# Curled Quill



## zorropirate (Aug 13, 2010)

Hi all,

Ok, so because I'm still a newbie hedgehog mommy of about 8 weeks now... I'm still probably overreacting to everything. 

But I noticed Daisy does have one of those strange curled quills. It is the same thickness and colouring as her other quills, but it goes right back around in a circle. It's not digging right back into her skin, but it seems to aggitate her when I move it. It seems to grab the other quills near it and bundles them into the curled one.  

Now do I just leave this quill alone and eventually it'll come out on it's own... or should I cut it off? Can I cut it off?? It should be just like a hair?? Oh I'm so stressed and freaked with it. 

Please pass along some words of wisdom in regards to this!! 

Daisy and I thank you. 

Oh and an update to our previous freak out post about loosing some quills, she's stopped that so I'm guessing it was just from all the excitement of her new CSW and running and tumbling.


----------



## smhufflepuff (Aug 28, 2008)

No fear... one curled quill here or there is okay. Good to hear that it's not poking her. I'd just leave it alone as it seems the only problem is when you're fiddling with it or the other quills in the area. 

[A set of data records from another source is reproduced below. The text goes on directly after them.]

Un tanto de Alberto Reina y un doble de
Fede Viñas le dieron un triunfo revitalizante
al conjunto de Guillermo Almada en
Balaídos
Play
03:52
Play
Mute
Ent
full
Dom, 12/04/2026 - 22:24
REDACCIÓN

Satin's had a few curly quills. Most of them seem to fall out and are replaced by more normal quills. Though she has one on her back that curves so that part of if sticks straight up if the rest of her quills are down... I call it her "shark quill." That one looks as if it's there for life... just as thick as the others; just curled... hasn't gone anywhere in the last... gosh... year or two maybe?


----------



## Sela (Apr 10, 2010)

Quillamina has a couple of these, although they don't curl around quite that much. They don't seem to bother her, so they don't bother me, either. In fact, they look kind of cool.


----------



## zorropirate (Aug 13, 2010)

It doesn't seem to really bother her, but it looks like it might be poking her a bit. It's hard to explain without some sort of visual. Perhaps I have to make a drawing, as I'm sure I can't take a picture of it.


----------